Source: Pixabay/AJEL

Stryker Corporation, Howmedica Osteonics Corp., and Stryker Employment Company, LLC (collectively “Stryker”) have filed a trade secrets lawsuit against former Stryker executive, Benny Hagag, and Hagag’s current employer, MicroPort Orthopedics, Inc., in New Jersey District Court.

Hagag has over 25 years of medical device experience. Since 2020, he has served as president of MicroPort Orthopedics. Prior to MicroPort Orthopedics, Hagag served in numerous executive leadership positions at Stryker. Hagag joined Stryker in 2013 when Stryker acquired MAKO Surgical Corp. He had held leadership positions at MAKO Surgical Corp. from its founding in 2004 through the acquisition.

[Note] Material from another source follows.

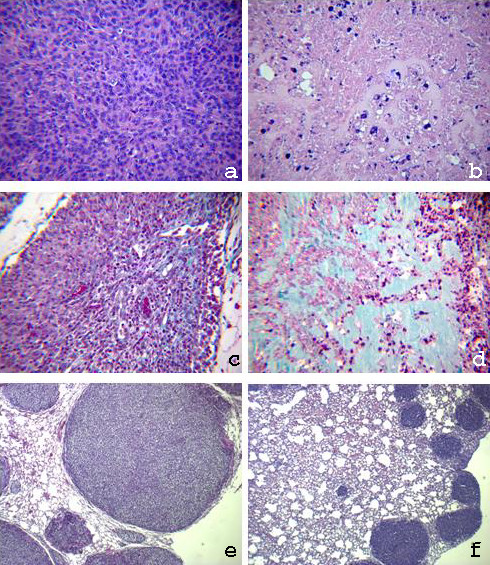
Sorafenib reduces tumour mass in OS xenografts in SCID mice. Histological sections derived from sorafenib untreated (a) and treated (b) xenografts stained with Hematoxylin and Eosin show massive necrosis and reduced cellularity. Sorafenib reduces blood vessel number. 40× magnification on Masson's trichromic staining of sorafenib untreated (c) and treated (d) xenografts. Sorafenib reduces lung OS foci. Pictures show representative examples (10× magnification) of OS foci in lung sections of untreated (e) and sorafenib-treated mice (f).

The litigation arises from Hagag’s departure from Stryker. Stryker makes numerous allegations against Hagag claiming that Hagag “took with him thousands of files containing Stryker’s confidential and trade secret information including, among other things, Stryker’s strategic business documents and documents concerning Stryker’s marketing, sales, training, clinical, and consultant information.”

The complaint also alleges that MicroPort Orthopedics has been “aggressively developing its robotics capabilities.” It further asserts that Hagag’s “intimate knowledge of Stryker’s orthopaedics business, including—but not limited to—Stryker’s surgical robotics business would artificially accelerate MicroPort’s [Orthopedics] timetable to facilitate unfair and unlawful competition with Stryker.”

Stryker claims that prior to litigation the company tried to resolve the matter with MicroPort Orthopedics and Hagag through counsel. However, Stryker asserts that “[w]hile Stryker was focused on negotiating with them in good faith, MicroPort [Orthopedics] and Hagag were secretly building up their robotics capabilities in the United States.”

In the complaint, Stryker requests the following: “an injunction that orders Hagag and MicroPort [Orthopedics] to stop using, disclosing, and misappropriating Stryker’s confidential information and trade secrets; to return all such information; to cease wrongfully interfering with Stryker’s contracts with Hagag; to require Hagag to comply with his noncompete and other restrictive covenants; and to recover damages.”

As of the date of this article Hagag and MicroPort Orthopedics have not yet filed a response. However, the parties have stipulated and agreed to a preliminary injunction order.